■ **TASK STATEMENT**: The reply should match the listing below character for character, except that no image is carried over.

■ **EXCERPTED DATA**:
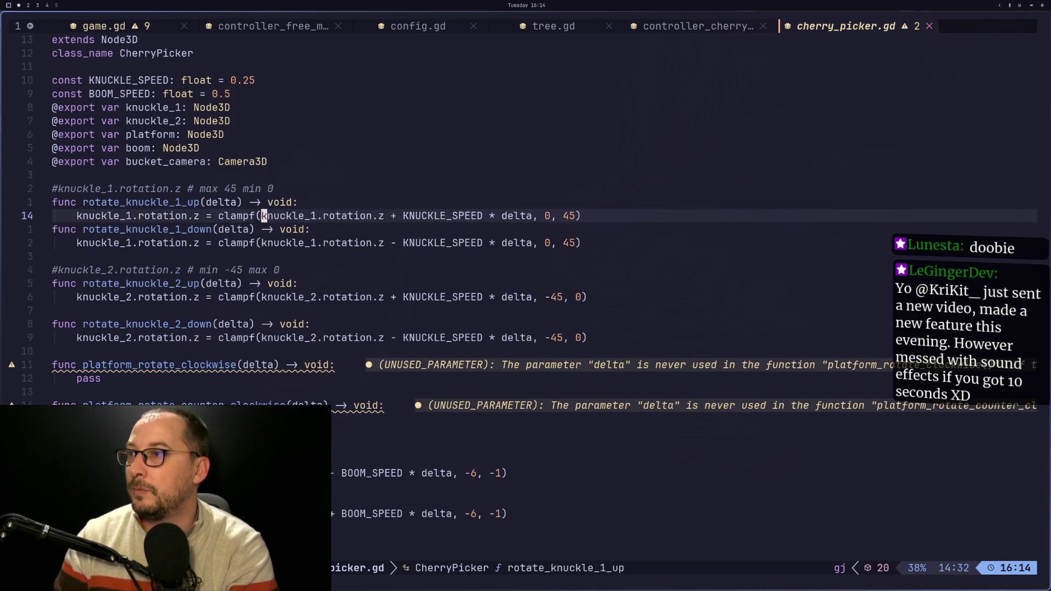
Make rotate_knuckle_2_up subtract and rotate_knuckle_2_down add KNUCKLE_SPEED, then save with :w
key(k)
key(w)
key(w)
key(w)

■ **SOLUTION**:
Make rotate_knuckle_2_up subtract and rotate_knuckle_2_down add KNUCKLE_SPEED, then save with :w
key(k)
key(w)
key(w)
key(w)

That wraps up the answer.